I have a large AWS deployment that comprises three main "Terraform projects" each with multiple modules and a ton of variables.
The three projects build on top of one another but we rarely use them independently. I would like to improve their modularity and encapsulation so that we can wire the components together in more ad-hoc ways to meet the needs of customers' different requirements.
An example might be wiring a customer's data lake solution into the system instead of instantiating a Redshift cluster in AWS.
Do you have any general guidelines and approaches that you have found work well in the field?
Its interesting that you mention this because I am actually dealing with a very similar situation at my current employer.

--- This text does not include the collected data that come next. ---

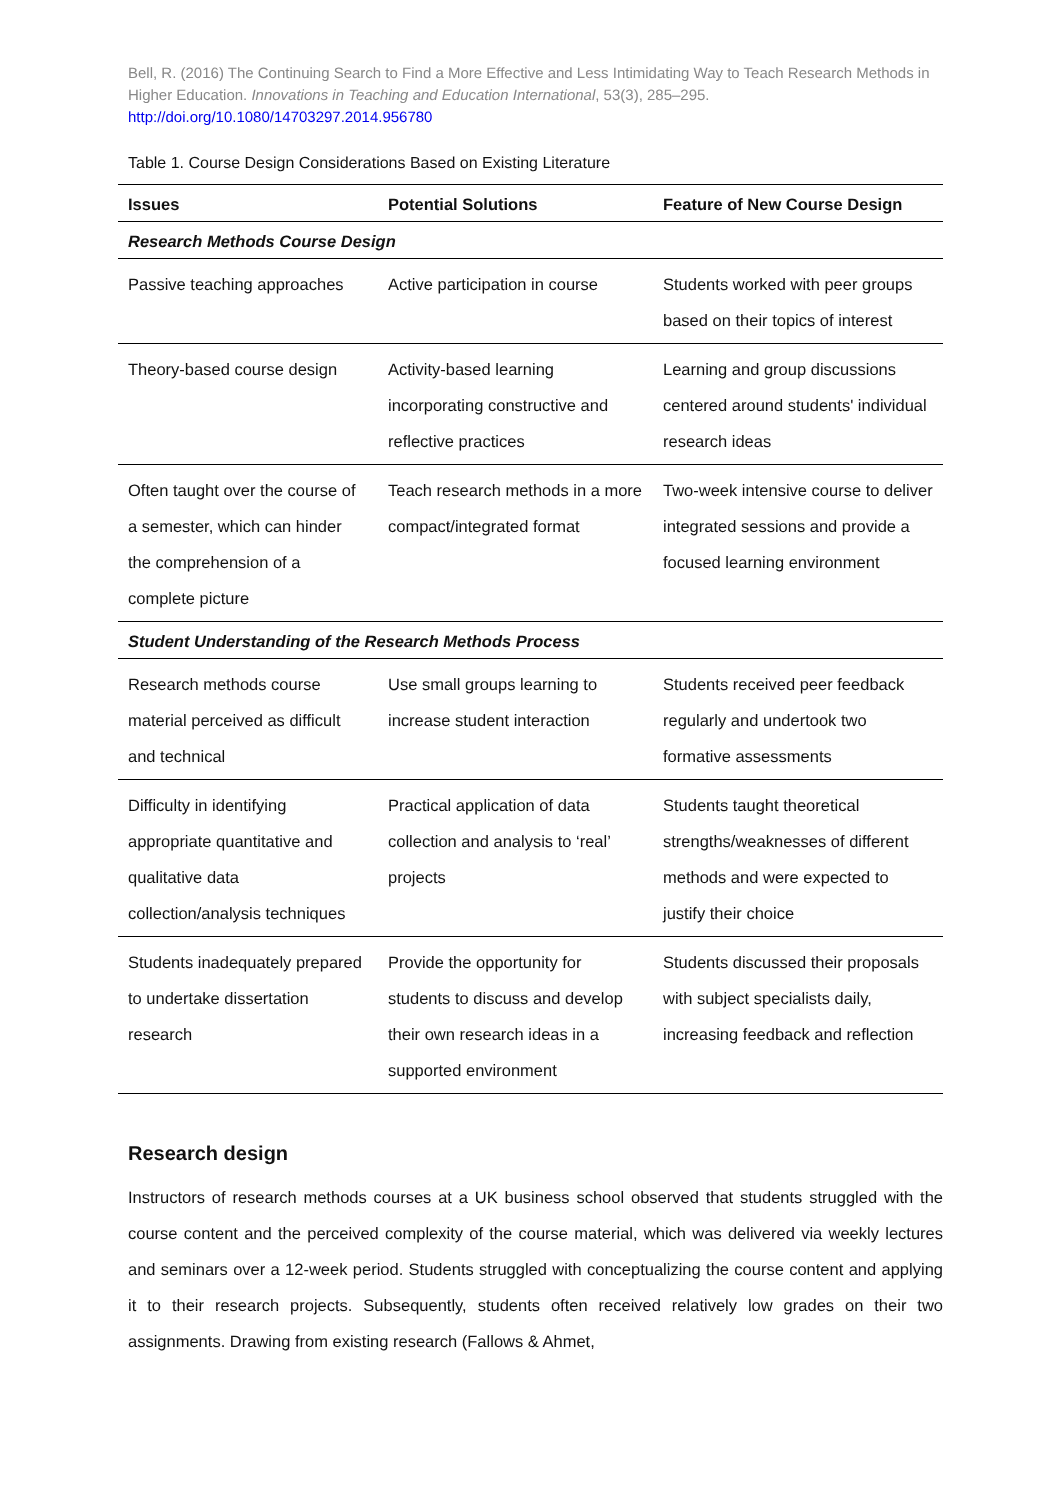Bell, R. (2016) The Continuing Search to Find a More Effective and Less Intimidating Way to Teach Research Methods in Higher Education. Innovations in Teaching and Education International, 53(3), 285–295.
http://doi.org/10.1080/14703297.2014.956780
Table 1. Course Design Considerations Based on Existing Literature
| Issues | Potential Solutions | Feature of New Course Design |
| --- | --- | --- |
| Research Methods Course Design | | |
| Passive teaching approaches | Active participation in course | Students worked with peer groups based on their topics of interest |
| Theory-based course design | Activity-based learning incorporating constructive and reflective practices | Learning and group discussions centered around students' individual research ideas |
| Often taught over the course of a semester, which can hinder the comprehension of a complete picture | Teach research methods in a more compact/integrated format | Two-week intensive course to deliver integrated sessions and provide a focused learning environment |
| Student Understanding of the Research Methods Process | | |
| Research methods course material perceived as difficult and technical | Use small groups learning to increase student interaction | Students received peer feedback regularly and undertook two formative assessments |
| Difficulty in identifying appropriate quantitative and qualitative data collection/analysis techniques | Practical application of data collection and analysis to ‘real’ projects | Students taught theoretical strengths/weaknesses of different methods and were expected to justify their choice |
| Students inadequately prepared to undertake dissertation research | Provide the opportunity for students to discuss and develop their own research ideas in a supported environment | Students discussed their proposals with subject specialists daily, increasing feedback and reflection |
Research design
Instructors of research methods courses at a UK business school observed that students struggled with the course content and the perceived complexity of the course material, which was delivered via weekly lectures and seminars over a 12-week period. Students struggled with conceptualizing the course content and applying it to their research projects. Subsequently, students often received relatively low grades on their two assignments. Drawing from existing research (Fallows & Ahmet,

We have a massive stack that deploys hundreds of resources with tons of dependencies between those resources. Its a nightmare to deploy, and also this codebase has been evolving over the years and it could really do with some refactoring. And of course any refactoring must be done with production deployments in mind -- we cannot have downtime if changes are made to the infrastructure. Finally, parts of the code are more static than others. The base infrastructure might change infrequently, but some of the application centric infrastructure change frequently.

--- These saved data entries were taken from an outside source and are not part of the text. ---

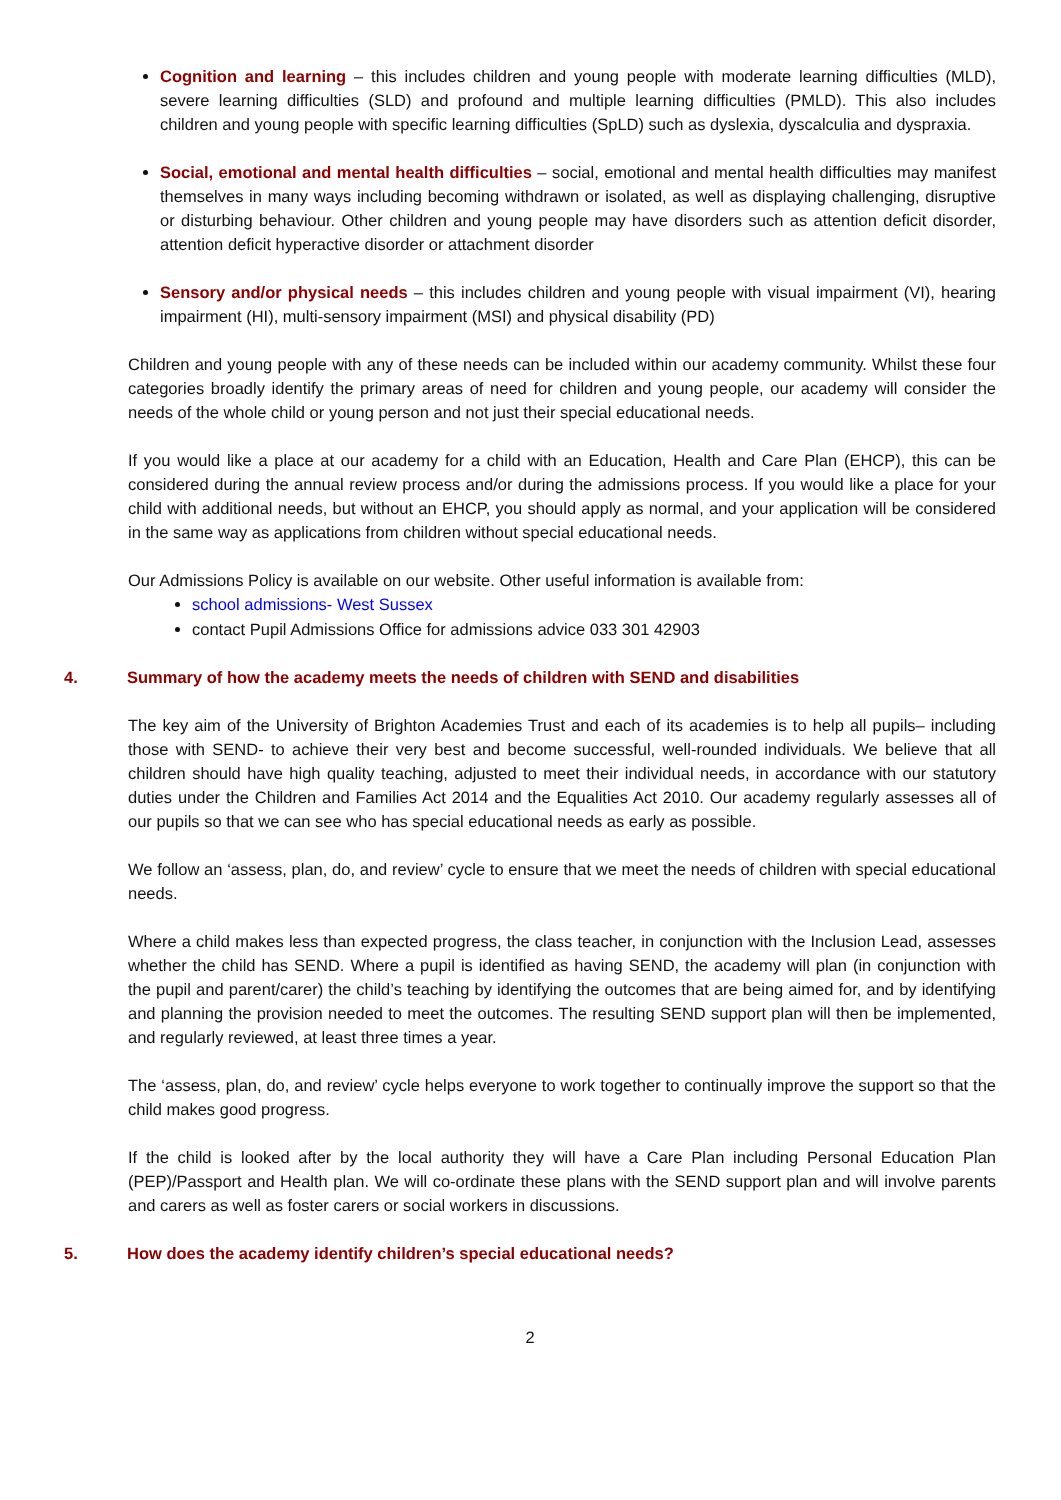Cognition and learning – this includes children and young people with moderate learning difficulties (MLD), severe learning difficulties (SLD) and profound and multiple learning difficulties (PMLD). This also includes children and young people with specific learning difficulties (SpLD) such as dyslexia, dyscalculia and dyspraxia.
Social, emotional and mental health difficulties – social, emotional and mental health difficulties may manifest themselves in many ways including becoming withdrawn or isolated, as well as displaying challenging, disruptive or disturbing behaviour. Other children and young people may have disorders such as attention deficit disorder, attention deficit hyperactive disorder or attachment disorder
Sensory and/or physical needs – this includes children and young people with visual impairment (VI), hearing impairment (HI), multi-sensory impairment (MSI) and physical disability (PD)
Children and young people with any of these needs can be included within our academy community. Whilst these four categories broadly identify the primary areas of need for children and young people, our academy will consider the needs of the whole child or young person and not just their special educational needs.
If you would like a place at our academy for a child with an Education, Health and Care Plan (EHCP), this can be considered during the annual review process and/or during the admissions process. If you would like a place for your child with additional needs, but without an EHCP, you should apply as normal, and your application will be considered in the same way as applications from children without special educational needs.
Our Admissions Policy is available on our website. Other useful information is available from:
school admissions- West Sussex
contact Pupil Admissions Office for admissions advice 033 301 42903
4. Summary of how the academy meets the needs of children with SEND and disabilities
The key aim of the University of Brighton Academies Trust and each of its academies is to help all pupils– including those with SEND- to achieve their very best and become successful, well-rounded individuals. We believe that all children should have high quality teaching, adjusted to meet their individual needs, in accordance with our statutory duties under the Children and Families Act 2014 and the Equalities Act 2010. Our academy regularly assesses all of our pupils so that we can see who has special educational needs as early as possible.
We follow an ‘assess, plan, do, and review’ cycle to ensure that we meet the needs of children with special educational needs.
Where a child makes less than expected progress, the class teacher, in conjunction with the Inclusion Lead, assesses whether the child has SEND. Where a pupil is identified as having SEND, the academy will plan (in conjunction with the pupil and parent/carer) the child’s teaching by identifying the outcomes that are being aimed for, and by identifying and planning the provision needed to meet the outcomes. The resulting SEND support plan will then be implemented, and regularly reviewed, at least three times a year.
The ‘assess, plan, do, and review’ cycle helps everyone to work together to continually improve the support so that the child makes good progress.
If the child is looked after by the local authority they will have a Care Plan including Personal Education Plan (PEP)/Passport and Health plan. We will co-ordinate these plans with the SEND support plan and will involve parents and carers as well as foster carers or social workers in discussions.
5. How does the academy identify children’s special educational needs?
2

The solution that we came up with is breaking up the mono Terraform repo in six or seven smaller modules stored in separate repos that are more manageable. We made the division based on cohesiveness and functionality. For example, we have only module that is for ec2 instances, one for database, one for security groups and so forth. Code that changes frequently tends to be isolated from code that changes infrequently. Then we have a CI/CD pipeline of sorts that goes ahead and deploys each of these modules, and passes required outputs around when needed. Even though the code is part of the same project, it important for us to be able to deploy the modules independently of each of other. Otherwise there would be unnecessary reads and plans would take too long when generating execution plans. So each module is deployed using a minimal deployment harness that contains only the following code:
What we essentially did at my company is take this pattern one step further. Instead of having a root module that references modules, we simply deploy those modules as independent workspaces. Attached is a picture of the process. We first deploy the module with no dependencies, then the one with the next fewest dependencies, until all modules are deployed. Since these modules are actually independent workspaces they require their own terraform.tfvars and produce outputs. the outputs get saved to a global data store and read by the next module. You could also do the same thing with the terraform remote data source https://www.terraform.io/docs/language/state/remote-state-data.html. If you are using Terraform cloud you can use a run trigger to automatically queue the next workspace to run. This also allows the workspaces to be run independently of each other, which makes Terraform execution plans much faster since there are fewer resources to read.